_TASK REQUIREMENTS:_
(A) Reproduce the passage of the salary increment arbitration opinion starting with "The 1989 amendments" and going on through "See N.J.S.A 34:13A-5.3.".
(B) In the salary increment arbitration opinion, what does the Act define the term employer as including?
(C) Resume the opinion on withholding salary increments, continuing on after its last sentence.

EXCERPTED TEXT Start Marker

The 1989 amendments to the Act clearly provide that “[disputes involving the withholding of an employee’s increment by an employer for predominately disciplinary reasons shall be subject to the grievance procedures established pursuant to law and shall be subject to [binding arbitration].” N.J.S.A 34:13A-26. The Act defines the term employer as including “any local or regional school district,” N.J.S.A 34:13A-22, and defines the term employee as meaning “employees of an employer as defined by this act.” Ibid. We, therefore, conclude that a salary increment, even for a non-teaching employee, that is withheld for predominantly disciplinary reasons must be submitted to binding arbitra*213tion and that this procedure may not be replaced by the contract through negotiations. See N.J.S.A 34:13A-5.3.

Even though the parties negotiated the issue of arbitrability of salary increments, this negotiated term is incapable of depriving employees of their rights to binding arbitration under N.J.S.A 34:13A-29. As provided in N.J.S.A. 34:13A-5.3, the agreement of the parties arrived at through collective negotiations cannot supersede an alternate statutory appeal procedure. N.J.S.A. 34:13A-5.3, which governs collective negotiations, provides:

Public employers shall negotiate written policies setting forth grievance and disciplinary review procedures by means of which their employees or representatives of employees may appeal the interpretation, application or violation of policies, agreements, and administrative decisions, including disciplinary determinations, affecting them, provided that such grievance and disciplinary review procedures shall be included in any agreement entered into between the public employer and the representative organization. Such grievance and disciplinary review procedures may provide for binding arbitration as a means for resolving disputes. The procedures agreed to by the parties may not replace or be inconsistent with any alternate statutory appeal procedure nor may they provide for binding arbitration of disputes involving the discipline of employees with statutory protection under tenure or civil service laws____Grievance and disciplinary review procedures established by agreement between the public employer and the representative organization shall be utilized for any dispute covered by the terms of such agreement.
[Emphasis Added.]

Whether the statutory language means that all salary increment withholdings of non-teaching staff are deemed disciplinary and thus subject to binding arbitration need not be decided at this time.

EXCERPTED TEXT End Marker
EXCERPTED RECORDS Start Marker

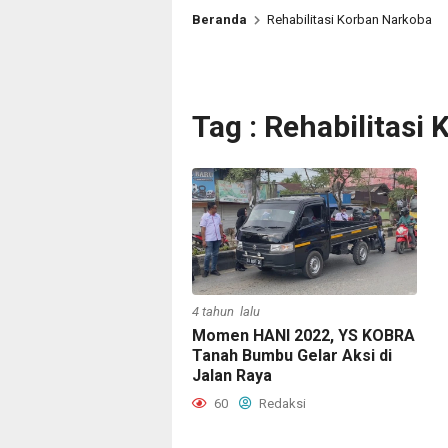
Beranda
Rehabilitasi Korban Narkoba
Tag : Rehabilitasi
4 tahun lalu
Momen HANI 2022, YS KOBRA
Tanah Bumbu Gelar Aksi di
Jalan Raya
60
Redaksi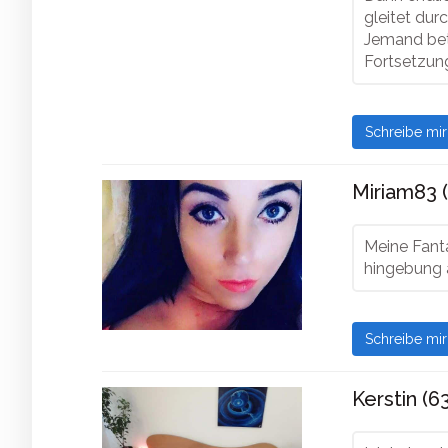
gleitet dur
Jemand bet
Fortsetzung
Schreibe mi
Miriam83 
Meine Fanta
hingebung 
Schreibe mi
Kerstin (6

EXCERPTED RECORDS End Marker

_ANSWERS TO THE PROBLEMS:_
(A)
The 1989 amendments to the Act clearly provide that “[disputes involving the withholding of an employee’s increment by an employer for predominately disciplinary reasons shall be subject to the grievance procedures established pursuant to law and shall be subject to [binding arbitration].” N.J.S.A 34:13A-26. The Act defines the term employer as including “any local or regional school district,” N.J.S.A 34:13A-22, and defines the term employee as meaning “employees of an employer as defined by this act.” Ibid. We, therefore, conclude that a salary increment, even for a non-teaching employee, that is withheld for predominantly disciplinary reasons must be submitted to binding arbitra*213tion and that this procedure may not be replaced by the contract through negotiations. See N.J.S.A 34:13A-5.3.

(B) Any local or regional school district.

(C)
We further hold that the jurisdiction of PERC extends to determining whether the withholding was predominantly disciplinary. We reject the argument that the express authority granted PERC to decide whether increment withholdings for teaching staff members are disciplinary or performance-based under N.J.S.A 34:13A-27(a), compels the conclusion that PERC does not have jurisdiction over the same issues in a case involving non-teaching staff members. We note that the very same sentence of that section expressly grants PERC the authority to decide *214whether the transfer of a non-teaching employee is predominantly for disciplinary reasons. Ibid.

Despite the ambiguity of this statutory provision, we are persuaded that the Legislative scheme established by the amendments contemplated that the determination as to whether a salary increment withholding is disciplinary or performance-based as it relates to non-teaching employees should he with PERC. As noted, PERC regularly determines whether the withholding of a salary increment was disciplinary, pursuant to N.J.S.A. 34:13A-27. See In re Edison Township Bd. of Educ. v. Edison Township Principals and Sup’rs Ass’n, 304 N.J.Super. 459, 701 A.2d 459 (App.Div.1997) (reviewing PERC’s decision that withholding of principal’s salary increment was disciplinary). The entire purpose of the 1989 amendments was to provide an efficient and expeditions method of resolving disciplinary grievances through binding arbitration. Scotch Plains-Fanwood Bd. of Educ. v. Scotch Plains-Fanwood Educ. Ass’n, 139 N.J. 141, 154, 651 A.2d 1018 (1995). The ability to obtain the threshold decision as to arbitrability through PERC is essential to that goal. The determination is not one of contract for the Chancery Division.

We, therefore, affirm the order under review.